=== 依頼 ===
下にある化学繊維の染色についての文章を、一字も変えずに全文書き写してください。

=== 対象の文章 ===

すなわち、疎水性の大きいポリエステル繊維には分散染
料のような疎水性染料を用い、ナイロン繊維には酸性染
料を用い、酸性の染着座席を持つアクリル繊維にはカチ
オン染料を用いなければならない。またレーヨン繊維の
ような再生繊維は親水性を示すので反応染料や直接染料
などで容易に染色されるが、アセテート繊維のような半
合成繊維は疎水性が大きいため分散染料のような疎水性
染料を使用しなければならない。さらに、アスベスト繊
維やガラス繊維のような無機繊維は完全な疎水性のため
染着性を示さない。
【0005】また染顔料の選択により染色できる化学繊
維であっても、均一で一定濃度に染色したり、高堅牢度
を保持するためには染色助剤を使用しなければならない
ものもあり、化学繊維の種類に応じた種々の染色助剤が
従来から提案されている(例えば、特公昭56−387
12号公報、特開平3−132880号公報など)。
【0006】
【発明が解決しようとする課題】化学繊維を主材として
抄造したシートであって染色が施されている染色シート
を製造するために化学繊維を染色しようとする場合に
は、上述したように化学繊維の種類によって使用する染
顔料や染色助剤が制限され、さらには染色時間や染色温
度といった染色条件も考慮しなければならなかった。

=== 元データ ===
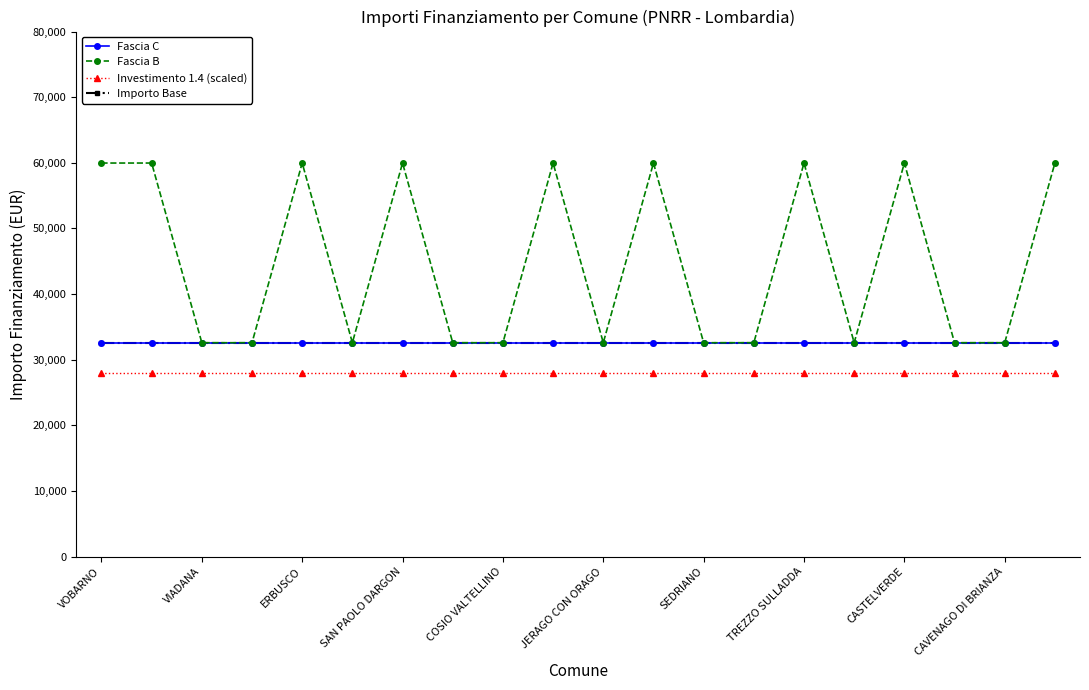

What is the difference between the maximum and minimum values in the Fascia B series?

27377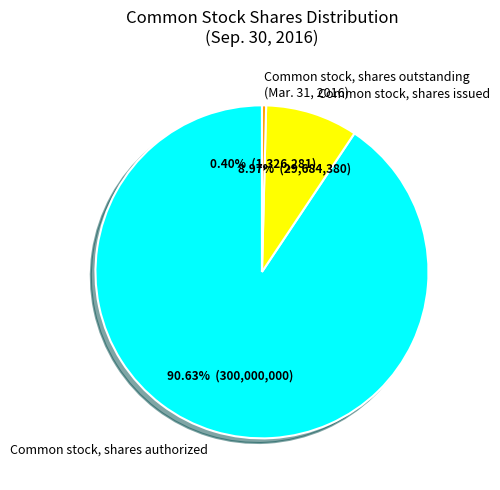

What portion of the pie excludes Common stock, shares outstanding (Mar. 31, 2016)?

99.6%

=== 回答 ===
すなわち、疎水性の大きいポリエステル繊維には分散染
料のような疎水性染料を用い、ナイロン繊維には酸性染
料を用い、酸性の染着座席を持つアクリル繊維にはカチ
オン染料を用いなければならない。またレーヨン繊維の
ような再生繊維は親水性を示すので反応染料や直接染料
などで容易に染色されるが、アセテート繊維のような半
合成繊維は疎水性が大きいため分散染料のような疎水性
染料を使用しなければならない。さらに、アスベスト繊
維やガラス繊維のような無機繊維は完全な疎水性のため
染着性を示さない。
【0005】また染顔料の選択により染色できる化学繊
維であっても、均一で一定濃度に染色したり、高堅牢度
を保持するためには染色助剤を使用しなければならない
ものもあり、化学繊維の種類に応じた種々の染色助剤が
従来から提案されている(例えば、特公昭56−387
12号公報、特開平3−132880号公報など)。
【0006】
【発明が解決しようとする課題】化学繊維を主材として
抄造したシートであって染色が施されている染色シート
を製造するために化学繊維を染色しようとする場合に
は、上述したように化学繊維の種類によって使用する染
顔料や染色助剤が制限され、さらには染色時間や染色温
度といった染色条件も考慮しなければならなかった。